The specific charges against Trump are not yet known as the indictment remains under seal, but CNN on Thursday reported Trump faced more than 30 counts related to business fraud.
Trump, 76, said he was “completely innocent” and accused Manhattan District Attorney Alvin Bragg, the Democrat who led the investigation, of trying to hurt his electoral chances.
“This is Political Persecution and Election Interference at the highest level in history,” Trump said in a statement.
Shortly after, Trump appealed to supporters to provide money for a legal defence.
He has raised over $2 million since March 18, according to his campaign, and called for people to protest.
A small number of supporters rallied outside Trump’s Mar-a-Lago estate in Florida on Thursday, holding Trump 2024 flags, sporting MAGA (Make America Great Again) hats and waving at cars that drove by, honking in support of the ex-president.
In New York, where Trump is widely unpopular, a critic held up a sign near the DA’s office reading: “Lock him up and throw away the key.”
Authorities bolstered security around the Manhattan courthouse after Trump earlier this month called for nationwide protests, recalling his charged rhetoric ahead of the Jan. 6, 2021, attack on the US. Capitol by his supporters.
Neither the White House nor President Joe Biden, a Democrat who is widely expected to seek re-election in a possible rematch against Trump, commented on Thursday.
But the party’s top senator, Majority Leader Chuck Schumer, called for matters to play out calmly. “I encourage both Mr. Trump’s critics and supporters to let the process proceed peacefully and according to the law,” he said.
The Manhattan investigation is just one of several legal challenges concerning Trump.
Trump also faces a separate criminal probe into whether he unlawfully tried to overturn his 2020 election defeat in Georgia, and two investigations by a special counsel including over his handling of classified documents after leaving office.
The Manhattan charges will likely be unsealed by a judge in the coming days and Trump will have to travel there to be fingerprinted and photographed, known as a surrender date, which a court official said was expected on Tuesday.
He will then appear before a judge and be formally charged.
Thursday’s indictment from the grand jury came after months of hearing evidence about an alleged $130,000 payment to porn star Stormy Daniels in the waning days of the 2016 campaign.
But any potential trial is still at least more than a year away, legal experts said, meaning it could occur during or after the presidential campaign.
Trump’s lawyers Susan Necheles and Joseph Tacopina said they will “vigorously fight” the charges.
Trump received support from a number of potential challengers for the Republican nomination including Florida Governor Ron Desantis and former Vice President Mike Pence.
“This will only further serve to divide our country,” Pence said.
Desantis wrote on Twitter: “The weaponization of the legal system to advance a political agenda turns the rule of law on its head. It is un-American.”

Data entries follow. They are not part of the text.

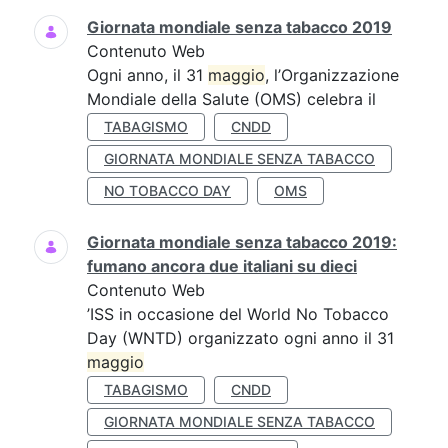
Giornata mondiale senza tabacco 2019
Contenuto Web
Ogni anno, il 31
maggio
, l’Organizzazione
Mondiale della Salute (OMS) celebra il
TABAGISMO
CNDD
GIORNATA MONDIALE SENZA TABACCO
NO TOBACCO DAY
OMS
Giornata mondiale senza tabacco 2019:
fumano ancora due italiani su dieci
Contenuto Web
’ISS in occasione del World No Tobacco
Day (WNTD) organizzato ogni anno il 31
maggio
TABAGISMO
CNDD
GIORNATA MONDIALE SENZA TABACCO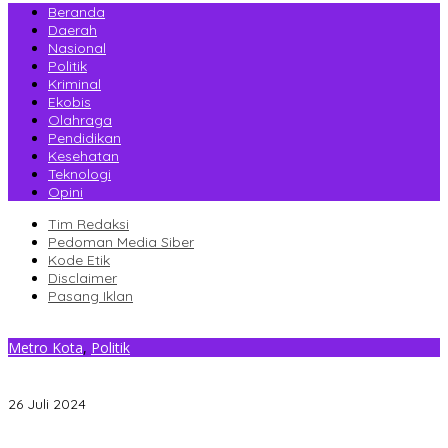
Beranda
Daerah
Nasional
Politik
Kriminal
Ekobis
Olahraga
Pendidikan
Kesehatan
Teknologi
Opini
Tim Redaksi
Pedoman Media Siber
Kode Etik
Disclaimer
Pasang Iklan
Metro Kota
,
Politik
Bersama Milenial, Bacagub Jurni Bahas Pengembangan Potensi
Sultra
26 Juli 2024
Gantikan Rizki, La Yuli Resmi Dilantik Sebagai Wakil Ketua DPRD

Nikki Haley, Trump’s former U.N. ambassador and a candidate for the Republican nomination, tweeted: “This is more about revenge than it is about justice.”

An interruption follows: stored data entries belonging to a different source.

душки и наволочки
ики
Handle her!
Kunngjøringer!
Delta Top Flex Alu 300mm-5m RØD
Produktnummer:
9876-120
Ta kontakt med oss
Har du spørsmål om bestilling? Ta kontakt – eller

Among Trump’s faithful outside his Mar-a-Lago property, Jill Cohen, 57, said the indictment would only bolster him.
“Do you really think that they’re going to take President Trump out of the running for president because of some old horse-face story? No! I don’t believe that for a second,” said Cohen, an author: No ... In fact, what they’re doing to him right now is only strengthening his base...”
A woman who would only identify herself as “Maga Mary,” predicted the indictment was “going to give him the presidency. Just watch.”
Other Republican voters might tire of the drama, though.
Some 44% of Republicans said he should drop out of the race if he is indicted, according to a Reuters/Ipsos poll released last week.
How much the case affects the election could have profound implications beyond US. borders.
While president between 2017 and 2021, Trump regularly clashed with allies over trade and defense, and a return to the Oval Office looks set to weaken US support for Ukraine.
In other countries, people said they thought Trump would try to exploit the indictment for electoral advantage but American voters would end up more polarized than ever.
“People who don’t like him will like him less, and people who like him will like him even more. Society will be more and more divided. But will there be a huge impact? I don’t think so,” Francis Jiang, 28, told Reuters in Shanghai.
“It won’t affect his presidential election bid. The next time he comes out for the election, he will use it as a talking point to give himself more leverage,” said Zhao Zhonghyi, 33, also in the Chinese financial capital
In Sydney, Australia, Kim Frank welcomed the indictment “because he can’t get away with what he has been doing and he’s done lots of horrible things. So, he’s got to be accountable for some of them...At least this is something in the right direction.”
Trump has escaped legal peril numerous times.
In the White House, he weathered two attempts by Congress to remove him from office, over the US. Capitol assault by supporters and probe into his campaign’s contacts with Russia in 2016.
The Manhattan District Attorney’s office successfully prosecuted Trump’s business on tax-fraud charges last year, leading to a $1.61 million criminal penalty.
The presiding judge in that case, New York Supreme Court Justice Juan Merchan, is expected to oversee the Daniels case as well, according to a person familiar with the matter.
Legal experts say Bragg is expected to argue Trump falsified business records to cover up another crime, such as violating federal campaign-finance law, which makes it a felony.
Daniels, whose real name is Stephanie Clifford, has said she received money in exchange for keeping silent about a sexual encounter she had with Trump in 2006.
The former president’s personal lawyer Michael Cohen has said he coordinated with Trump on the payments to Daniels and to a second woman, former Playboy model Karen McDougal, who also said she had a sexual relationship with him.
Trump has denied having affairs with either woman.
Trump in 2018 initially disputed knowing anything about the payment to Daniels. He later acknowledged reimbursing Cohen for the payment, which he called a “simple private transaction.”
“No one is above the law,” Daniels’ lawyer Clark Brewster said.
Cohen pleaded guilty to a campaign-finance violation in 2018 and served more than a year in prison. Federal prosecutors said he acted at Trump’s direction.
Cohen said he stood by his testimony and the evidence he provided.